One immediate action ASHG plans to take is to suspend naming its awards after past scientists, given the problematic history of several of them. The society’s most prestigious award, for example, is named after William Allen (sic)…
Of Special Note to readers of this site: one of the winners of the William Allan Award was pioneer evolutionary geneticist and race realist Luca Cavalli-Sforza in 1987. Geneticist Spencer Wells, best known for his 4-part PBS series Journey of Man, was his PhD student. We reached out to Wells for a comment, but received no reply.
As Resta notes:
William Allan and his protege C. Nash Herndon, who established the country’s first medical genetics clinic in North Carolina and made significant contributions to medical genetics as a clinical practice and as a profession…. Herndon, and Allan thought they were doing good, not bad; they probably never thought to ask for forgiveness. History and people are complicated. No one is a saint, not even the saints. No doubt in 50 years someone will look back with a similarly critical eye on how the genetic profession practices today.
But Tishkoff and other left/woke prominent ASHG members are giving no consideration to historical context. From Science:
Vence Bonham, a social scientist and acting deputy director of the National Human Genome Research Institute, applauded the report and the apology from ASHG’s leadership. “They really try to articulate some of the challenges and the issues that the field has had,” he says. “This is part of their responsibility to continue to take efforts to make the field more diverse…
“You have to acknowledge, address, and understand this history in order to progress and change things and to do better in the future,” Tishkoff says.

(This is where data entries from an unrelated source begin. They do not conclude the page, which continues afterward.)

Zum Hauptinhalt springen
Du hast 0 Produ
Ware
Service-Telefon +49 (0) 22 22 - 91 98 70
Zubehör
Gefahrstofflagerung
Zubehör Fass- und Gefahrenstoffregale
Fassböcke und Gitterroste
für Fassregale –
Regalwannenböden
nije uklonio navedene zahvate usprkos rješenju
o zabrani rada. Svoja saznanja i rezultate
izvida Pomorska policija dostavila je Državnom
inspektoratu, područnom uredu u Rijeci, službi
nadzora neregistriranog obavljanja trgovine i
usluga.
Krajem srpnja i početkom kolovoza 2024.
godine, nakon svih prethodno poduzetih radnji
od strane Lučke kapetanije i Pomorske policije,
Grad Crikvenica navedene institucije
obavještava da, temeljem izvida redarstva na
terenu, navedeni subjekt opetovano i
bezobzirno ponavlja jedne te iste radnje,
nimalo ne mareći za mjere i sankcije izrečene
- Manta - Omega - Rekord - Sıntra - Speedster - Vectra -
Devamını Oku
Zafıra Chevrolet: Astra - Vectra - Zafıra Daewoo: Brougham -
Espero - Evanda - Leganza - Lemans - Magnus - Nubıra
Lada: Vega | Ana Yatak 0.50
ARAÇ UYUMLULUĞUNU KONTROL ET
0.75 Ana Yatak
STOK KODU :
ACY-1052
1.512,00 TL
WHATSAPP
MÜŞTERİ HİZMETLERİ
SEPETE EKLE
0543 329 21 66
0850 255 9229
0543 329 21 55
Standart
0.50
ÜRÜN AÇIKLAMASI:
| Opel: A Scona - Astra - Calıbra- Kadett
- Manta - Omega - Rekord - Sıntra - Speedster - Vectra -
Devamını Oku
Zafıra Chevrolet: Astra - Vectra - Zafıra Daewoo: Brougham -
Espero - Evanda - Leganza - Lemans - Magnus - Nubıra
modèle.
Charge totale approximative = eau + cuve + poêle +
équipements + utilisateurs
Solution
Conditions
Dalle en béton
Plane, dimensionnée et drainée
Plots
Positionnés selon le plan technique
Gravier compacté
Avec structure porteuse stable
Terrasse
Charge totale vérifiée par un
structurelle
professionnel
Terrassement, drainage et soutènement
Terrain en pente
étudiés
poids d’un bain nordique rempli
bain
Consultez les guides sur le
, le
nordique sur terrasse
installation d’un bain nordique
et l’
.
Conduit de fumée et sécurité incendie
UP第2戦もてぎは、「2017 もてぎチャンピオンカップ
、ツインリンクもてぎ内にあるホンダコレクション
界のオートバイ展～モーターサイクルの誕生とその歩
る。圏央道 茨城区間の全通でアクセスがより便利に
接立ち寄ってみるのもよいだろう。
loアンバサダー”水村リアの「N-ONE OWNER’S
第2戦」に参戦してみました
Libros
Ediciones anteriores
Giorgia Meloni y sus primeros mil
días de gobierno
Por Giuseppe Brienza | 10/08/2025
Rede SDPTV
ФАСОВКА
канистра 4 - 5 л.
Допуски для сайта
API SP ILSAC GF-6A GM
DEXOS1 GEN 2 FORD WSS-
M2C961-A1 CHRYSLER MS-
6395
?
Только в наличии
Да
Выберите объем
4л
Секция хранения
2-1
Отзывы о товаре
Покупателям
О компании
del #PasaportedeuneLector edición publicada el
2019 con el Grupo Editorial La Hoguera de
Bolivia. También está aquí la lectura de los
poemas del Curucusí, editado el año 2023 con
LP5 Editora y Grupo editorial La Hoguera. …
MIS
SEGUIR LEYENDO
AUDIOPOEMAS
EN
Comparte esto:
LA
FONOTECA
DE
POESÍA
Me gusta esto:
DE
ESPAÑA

Note – Science and the article’s author Rodrigo Pérez Ortega from Mexico, repeatedly misspells George Allan’s name as “Allen.” We also reached out to Sarah Tishkoff, but have not received any comment.
FOR MORE INFORMATION ON RETINITIS PIGMENTOSA – NIH.gov eye health
The dogma of political ideology is antithetical to science.
Not for empirical reasons but solely on political impetus, the American Psychiatric Association reversed itself in 1973 and issued an edict that homosexuality was not mental illness.
“Marxist science” set back the technological advancement of the Soviet Union generations and we all see where that ultimately led.
This latest ASHG incident runs along the lines of the Soviet Union’s Marxist revisionism of history. The reality of scientific understanding and achievement is simply expunged by dictatorial proclamation because some scientists “were bad men.”
“Bad” mostly means being ideology-invented members of a “European male hierarchy.”
The political thrust of the anti-science ideology behind all this rigamarole seems to be that you don’t have to be white to be smart.
Ironically, Sarah Tishkoff proves that you don’t have to be black to be stupid.